Relative permeability is not an intrinsic property of rocks, since the physical nature of the respective fluids present and the temperature and pressure in the reservoir all have an effect on the property. In the case of the brine-CO2 systems in deep saline formations, measurement is made more difficult by the high contrast in viscosity between the two fluids. Laboratory experiments also face the challenges of obtaining sufficient representative rock samples from any given reservoir and effectively replicating field conditions. For these and other technical reasons, there is still some uncertainty over how to best measure relative permeability and derive realistic values to inform predictive models of CO2 storage. It should be noted that relative permeability is a dimensionless property, and is usually shown in graphical form whereby the relative permeability for each fluid phase is plotted against the saturation of one phase (the plots being commonly referred to as ”curves”).
New report findings
The new Institute report, prepared by Stanford University, provides fresh insights on relative permeability measurements, and addresses knowledge gaps identified by the earlier 2013 Institute report:
- Influence of interfacial tension on drainage relative permeability: Interfacial tension is the force that holds intact the physical boundary between two different fluid phases; drainage in this context refers to the displacement of brine by injected CO2. Results from two sets of laboratory experiments indicated that for a range of conditions typical of CO2 storage reservoirs, variations of interfacial tension between the two fluids are unlikely to have a major impact on relative permeability.

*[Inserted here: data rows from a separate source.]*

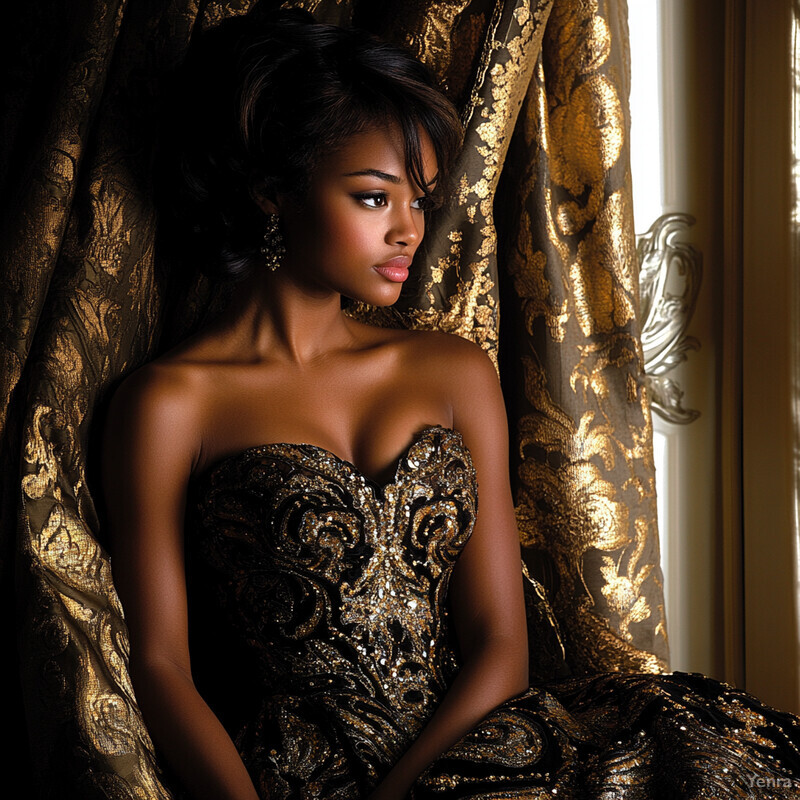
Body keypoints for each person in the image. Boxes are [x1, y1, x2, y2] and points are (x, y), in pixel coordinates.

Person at [102, 8, 800, 800]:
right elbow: (159, 666)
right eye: (374, 198)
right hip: (295, 779)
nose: (409, 231)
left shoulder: (451, 371)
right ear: (271, 193)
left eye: (421, 201)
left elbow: (500, 641)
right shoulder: (169, 404)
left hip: (477, 749)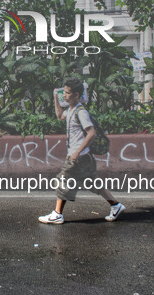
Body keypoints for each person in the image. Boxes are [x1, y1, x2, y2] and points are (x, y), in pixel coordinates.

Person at [38, 78, 125, 224]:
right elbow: (60, 116)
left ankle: (57, 214)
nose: (64, 95)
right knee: (93, 183)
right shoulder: (70, 110)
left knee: (63, 180)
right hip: (83, 157)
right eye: (64, 92)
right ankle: (115, 205)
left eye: (67, 93)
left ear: (77, 95)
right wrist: (55, 97)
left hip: (78, 157)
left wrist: (77, 152)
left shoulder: (81, 112)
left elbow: (91, 133)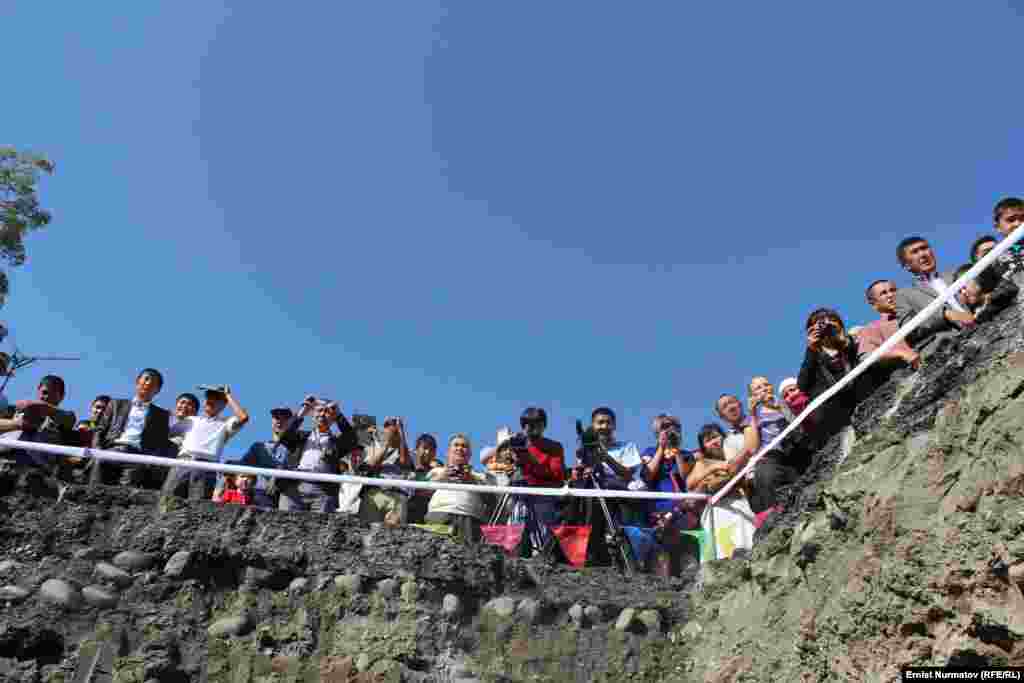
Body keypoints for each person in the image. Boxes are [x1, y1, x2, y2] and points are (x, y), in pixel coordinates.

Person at [163, 385, 249, 501]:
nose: (211, 400)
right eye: (208, 397)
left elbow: (243, 417)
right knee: (167, 499)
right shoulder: (191, 420)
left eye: (216, 398)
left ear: (224, 404)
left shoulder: (225, 423)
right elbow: (165, 435)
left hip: (206, 468)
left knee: (197, 507)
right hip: (183, 463)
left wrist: (228, 395)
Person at [89, 369, 171, 488]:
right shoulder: (116, 404)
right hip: (112, 449)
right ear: (137, 382)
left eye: (154, 383)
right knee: (97, 488)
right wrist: (97, 450)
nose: (148, 383)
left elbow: (161, 442)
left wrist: (148, 461)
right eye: (146, 379)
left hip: (137, 456)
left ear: (157, 390)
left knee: (125, 494)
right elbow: (100, 429)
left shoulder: (161, 415)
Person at [277, 397, 358, 514]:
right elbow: (284, 435)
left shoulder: (336, 442)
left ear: (332, 418)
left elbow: (352, 440)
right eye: (319, 410)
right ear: (312, 414)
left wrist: (339, 415)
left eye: (327, 412)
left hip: (323, 492)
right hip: (294, 487)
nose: (322, 414)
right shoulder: (301, 436)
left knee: (321, 529)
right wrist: (303, 410)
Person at [894, 236, 976, 353]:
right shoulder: (903, 295)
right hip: (949, 347)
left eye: (924, 248)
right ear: (906, 265)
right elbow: (909, 331)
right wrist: (944, 315)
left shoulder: (956, 274)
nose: (923, 254)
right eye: (915, 252)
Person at [504, 407, 566, 558]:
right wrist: (511, 458)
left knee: (540, 541)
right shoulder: (518, 443)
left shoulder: (553, 447)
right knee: (514, 537)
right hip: (519, 493)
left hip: (543, 497)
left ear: (544, 425)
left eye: (535, 423)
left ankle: (541, 565)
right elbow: (503, 463)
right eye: (526, 423)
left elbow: (557, 475)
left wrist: (527, 458)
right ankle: (512, 565)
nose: (530, 427)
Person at [687, 424, 756, 560]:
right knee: (721, 552)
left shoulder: (734, 454)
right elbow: (690, 484)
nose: (714, 442)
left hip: (739, 501)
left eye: (715, 437)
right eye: (708, 441)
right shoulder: (703, 462)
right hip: (716, 508)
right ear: (703, 447)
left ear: (723, 437)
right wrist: (713, 468)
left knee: (745, 542)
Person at [797, 309, 864, 441]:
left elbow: (864, 358)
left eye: (832, 321)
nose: (826, 326)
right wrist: (811, 350)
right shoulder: (813, 356)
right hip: (834, 412)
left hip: (859, 396)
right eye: (820, 324)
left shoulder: (851, 343)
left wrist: (843, 340)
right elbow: (802, 386)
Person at [744, 376, 802, 514]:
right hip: (771, 461)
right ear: (753, 396)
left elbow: (799, 426)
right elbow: (752, 448)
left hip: (795, 455)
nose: (764, 388)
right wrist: (752, 415)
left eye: (766, 384)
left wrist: (780, 407)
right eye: (758, 388)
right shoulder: (753, 418)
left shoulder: (786, 402)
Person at [0, 375, 78, 477]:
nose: (46, 397)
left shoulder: (66, 417)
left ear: (62, 396)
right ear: (38, 390)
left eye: (53, 394)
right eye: (44, 392)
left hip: (33, 470)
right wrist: (18, 424)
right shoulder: (16, 410)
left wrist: (37, 406)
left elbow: (68, 420)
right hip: (4, 458)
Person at [223, 406, 297, 509]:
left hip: (284, 496)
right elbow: (241, 466)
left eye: (284, 418)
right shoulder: (259, 447)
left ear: (290, 422)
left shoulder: (296, 448)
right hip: (258, 495)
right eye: (276, 417)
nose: (279, 421)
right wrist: (227, 468)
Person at [426, 433, 488, 543]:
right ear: (448, 452)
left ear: (469, 454)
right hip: (439, 514)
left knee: (468, 554)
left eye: (464, 446)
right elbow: (422, 493)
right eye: (456, 445)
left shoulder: (480, 476)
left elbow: (490, 499)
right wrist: (443, 476)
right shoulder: (436, 471)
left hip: (470, 517)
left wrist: (471, 479)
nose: (460, 448)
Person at [360, 416, 414, 525]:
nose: (391, 430)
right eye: (387, 427)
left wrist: (401, 436)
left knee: (394, 535)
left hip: (398, 495)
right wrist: (386, 445)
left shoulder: (408, 452)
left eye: (395, 428)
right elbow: (371, 466)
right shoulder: (371, 447)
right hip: (374, 493)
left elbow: (405, 464)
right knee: (368, 530)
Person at [857, 281, 921, 370]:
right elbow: (866, 357)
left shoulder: (918, 308)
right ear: (873, 304)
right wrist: (899, 353)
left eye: (893, 290)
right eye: (883, 293)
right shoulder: (871, 328)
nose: (890, 295)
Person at [407, 433, 442, 524]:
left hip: (430, 510)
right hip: (410, 509)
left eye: (432, 450)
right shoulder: (408, 466)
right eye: (425, 448)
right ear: (416, 449)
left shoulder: (438, 469)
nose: (428, 452)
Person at [992, 197, 1024, 285]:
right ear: (997, 227)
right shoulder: (993, 259)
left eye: (1022, 219)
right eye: (1011, 220)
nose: (1018, 223)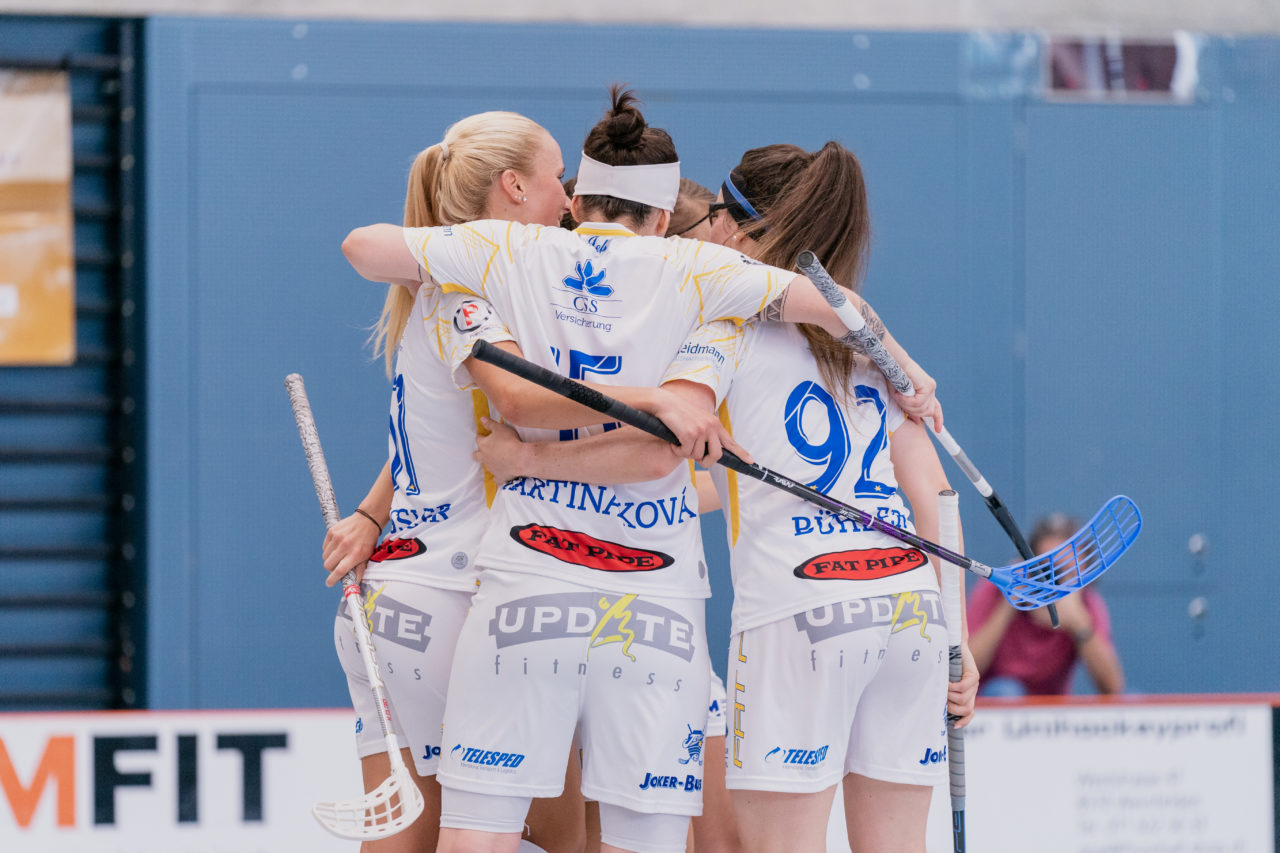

- Comparison of methods for making relative permeability measurements: Numerical simulations were carried out for steady-state and unsteady state measurements over a wide range of conditions. Results indicated that the wide range of relative permeability values reported in the scientific literature are unlikely to be due to different measurement techniques.
- Investigation of the low end-point relative permeability and high irreducible water saturations: Relative permeability measurements were made using a new method to shed light on the anomalous values commonly reported towards the end-points of experiments; results indicated that low end-point relative permeability values and high irreducible brine saturations may be an experimental artefact of commonly employed methods.
- Development of a larger data set for imbibition relative permeability curves: Imbibition in this context refers to the brine migrating back into pore spaces as CO2 flows away. A new set of imbibition relative permeability curves were measured over three successive drainage and imbibition cycles, adding to the body of available data.
- Identification of best practices for making relative permeability measurements: Research indicated that for homogeneous rocks, both steady-state and unsteady-state methods provide reliable relative permeability measurements for low CO2 saturations. Reliable measurement of irreducible brine saturations and end-point relative permeability values requires alternative techniques such as the stationary fluid method or centrifuges. Obtaining reliable relative permeability curves for rocks with significant heterogeneity should be the subject of further research.
The new report makes a series of recommendations for further work, including tests on a wider variety of rock types, establishment of an open access database and development of best practices.